◆ **WORK INSTRUCTIONS**
Only one stretch of the listing below is wanted. Begin at the line that has "left front paw: (59, 165)", stop after the line that has "right hip: (165, 124)", and repeat every line in between exactly.

◆ **RECORDED DATA**
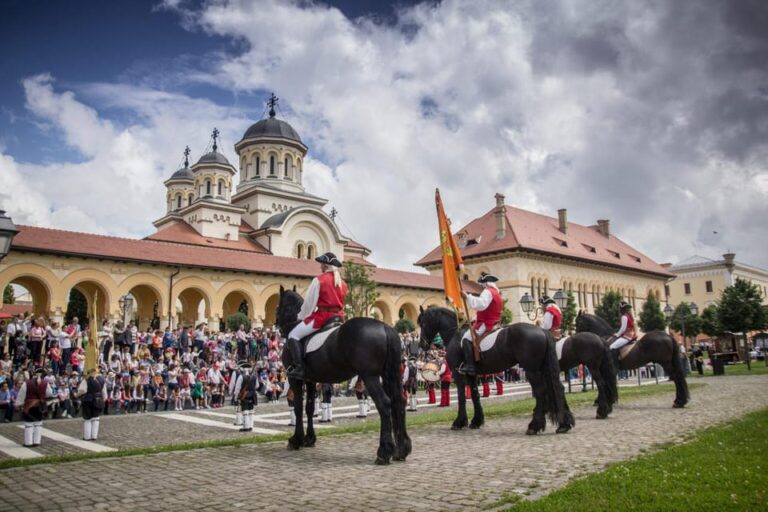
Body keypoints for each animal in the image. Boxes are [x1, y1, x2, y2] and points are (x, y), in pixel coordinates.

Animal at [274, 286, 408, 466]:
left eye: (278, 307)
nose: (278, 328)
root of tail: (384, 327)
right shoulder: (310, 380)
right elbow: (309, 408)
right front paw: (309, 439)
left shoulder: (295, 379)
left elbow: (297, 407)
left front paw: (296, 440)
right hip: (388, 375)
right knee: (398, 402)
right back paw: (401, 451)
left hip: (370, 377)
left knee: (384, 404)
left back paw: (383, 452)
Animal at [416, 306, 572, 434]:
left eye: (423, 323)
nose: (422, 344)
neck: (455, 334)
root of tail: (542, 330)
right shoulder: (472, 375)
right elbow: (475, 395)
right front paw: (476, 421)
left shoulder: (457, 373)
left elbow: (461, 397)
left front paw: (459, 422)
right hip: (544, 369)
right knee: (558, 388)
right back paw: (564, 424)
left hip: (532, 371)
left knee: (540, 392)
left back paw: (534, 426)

==

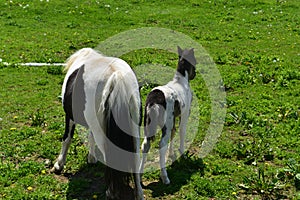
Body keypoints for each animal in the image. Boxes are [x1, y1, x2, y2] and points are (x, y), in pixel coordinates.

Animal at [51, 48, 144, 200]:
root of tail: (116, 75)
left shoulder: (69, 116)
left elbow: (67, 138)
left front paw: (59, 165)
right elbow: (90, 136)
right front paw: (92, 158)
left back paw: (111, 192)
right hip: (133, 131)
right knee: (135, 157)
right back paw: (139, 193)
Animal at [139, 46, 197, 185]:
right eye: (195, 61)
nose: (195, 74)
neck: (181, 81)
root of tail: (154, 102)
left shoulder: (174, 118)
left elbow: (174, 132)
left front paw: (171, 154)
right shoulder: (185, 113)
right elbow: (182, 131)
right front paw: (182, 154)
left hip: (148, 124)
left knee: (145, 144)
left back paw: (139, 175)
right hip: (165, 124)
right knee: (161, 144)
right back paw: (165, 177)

◆ **WRITTEN SOLUTION**
left front paw: (59, 165)
right elbow: (90, 136)
right front paw: (92, 158)
left back paw: (111, 192)
right hip: (133, 131)
right knee: (135, 157)
right back paw: (139, 193)
Animal at [139, 46, 197, 185]:
right eye: (195, 61)
nose: (195, 74)
neck: (181, 81)
root of tail: (154, 102)
left shoulder: (174, 118)
left elbow: (174, 132)
left front paw: (171, 154)
right shoulder: (185, 113)
right elbow: (182, 131)
right front paw: (182, 154)
left hip: (148, 124)
left knee: (145, 144)
left back paw: (139, 175)
right hip: (165, 124)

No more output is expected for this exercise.